Nigeria: "Measles can spread like wildfire"

As malaria season starts to slow down in northeastern Nigeria, Swedish doctor Mårten and his team spot an increase in children arriving with measles. Could there be an outbreak in a nearby community?

The rain stopped almost two months back, and now a dry wind has started to blow from the north – the infamous Harmattan that blows from the Sahara Desert. It dries out the skin and makes the nights cooler.

In the morning, most people who can dress in a jacket, hooded sweater or wrap up in shawls.

However, as a Swede, the opportunity to carry out morning gymnastics in 18 degrees Celsius instead of 28 is appreciated. In the afternoon it will still be 35 degrees. Winter is coming, they say…

The grip of malaria

With the change of weather, we have also seen an expected and long-awaited shift in the disease landscape.

The malaria that filled our hospital beyond capacity with patients when I first came here, just over two months ago, has now slowly started to release its grip as the mosquitoes become fewer.

"Measles is a highly contagious disease. In an unvaccinated community, it can spread like wildfire, mainly affecting small children who have not had it before."

However, given how many pools, puddles and tanks of water are found in the city, we haven’t got rid of mosquitoes or malaria completely.

The patients now make up only one-third of the number compared to when malaria-ravaged at its worst. And, all patients now get their own bed (rather than having to share) as well as the nursing they need.

It is a nice feeling and provides much-needed respite for the worn-out staff.

The measles tent

One morning, I am called to our isolation tent to assess a patient with one of our doctors. This tent is where we treat children with measles – a disease we started to see more of in late November.

In one of the beds lies a little boy who gasps in his mother's lap. He came here a few days ago. He has had a fever for a few days and a rash on his face. Now, he has suddenly deteriorated during the night and stopped eating.

He is awake, but drowsy, with no clear eye contact.

We have had a few cases of measles throughout my time here, but now we have seen a clear increase. It is common in this period when the Harmattan sweeps in and it gets colder, the local staff tells me.

However, measles is a highly contagious disease. In an unvaccinated community, it can spread like wildfire, mainly affecting small children who have not had it before.

Vulnerable communities

You may think that a little fever, a cough, a runny nose, red eyes and some spots cannot be so dangerous. However, the danger of measles is that it affects the immune system and can lead to serious secondary infections such as pneumonia, brain inflammation and diarrhoea with dehydration.

In a community like Maiduguri, where many people already have an impaired immune system due to malnutrition and vitamin deficiencies, a measles outbreak can have very serious consequences.

As a result, a mass measles vaccination is always a central part of preventive measures during a humanitarian disaster response. It has been implemented in Maiduguri on several occasions before.

However, it is a challenge to vaccinate everyone in a community that is constantly growing and moving, as well as where many internally displaced people live either with relatives, friends or in disorganised temporary camps.

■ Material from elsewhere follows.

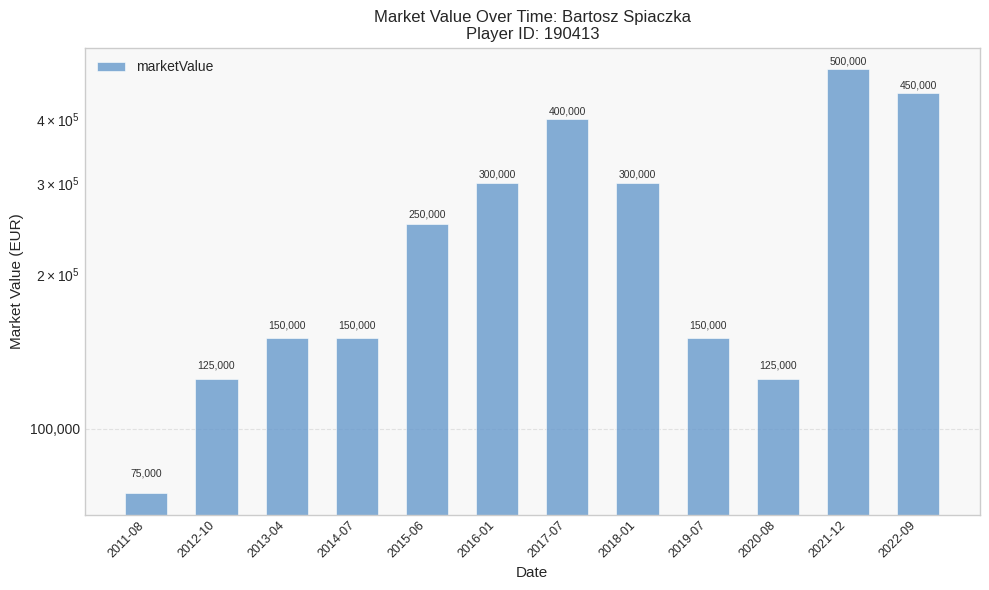

What is the ratio of the value at 2011-08 to the value at 2018-01?

0.2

We soon notice that many of the measles patients that have been arriving came from the same area and that most were unvaccinated.

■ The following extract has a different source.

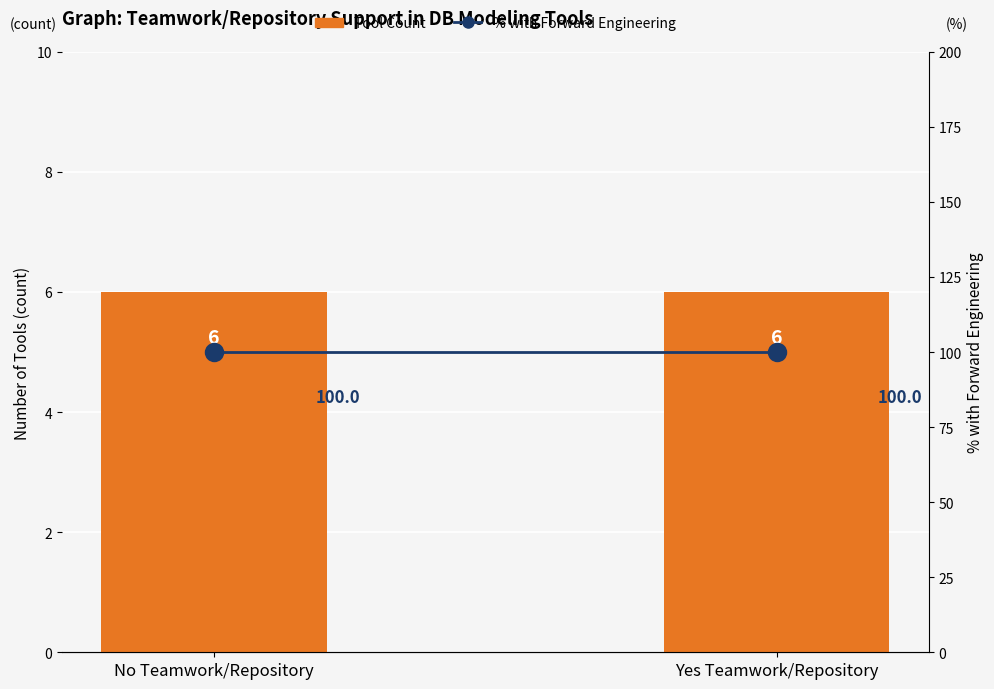

What is the approximate value of % with Forward Engineering at Yes Teamwork/Repository?

100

We always report measles cases to the Nigerian Public Health Authority, which is supported by the World Health Organisation.

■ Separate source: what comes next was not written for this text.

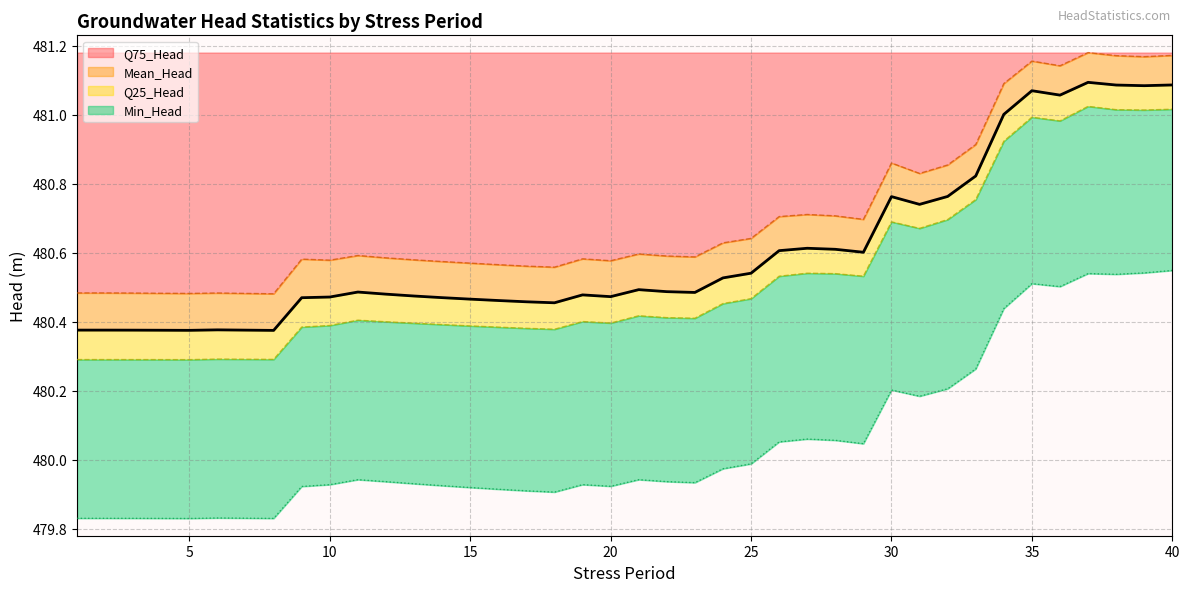

Does the chart have visible grid lines?

Yes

They came to visit and to get samples from our patients. Their next step is to actively search for measles cases in the areas that the patients come from, to assess whether an outbreak is going on, and, if so, quickly initiate a vaccination campaign.

Recovery and risk

We confirm that the little boy has severe pneumonia as a result of his measles, even though he was on antibiotics.

We now give him an intravenous treatment and more oxygen. We ideally want to move him to our intensive care unit, which unfortunately is not possible since he would infect all the other patients there. So, we must do as best we can in the measles tent.

The next morning, his breathing has calmed down somewhat, and he’s interested in breastfeeding again. Hopefully, he'll be fine.

So far, of our more than 50 measles patients, two have died in the last month due to pneumonia.

There is, unfortunately, a risk that there will be more.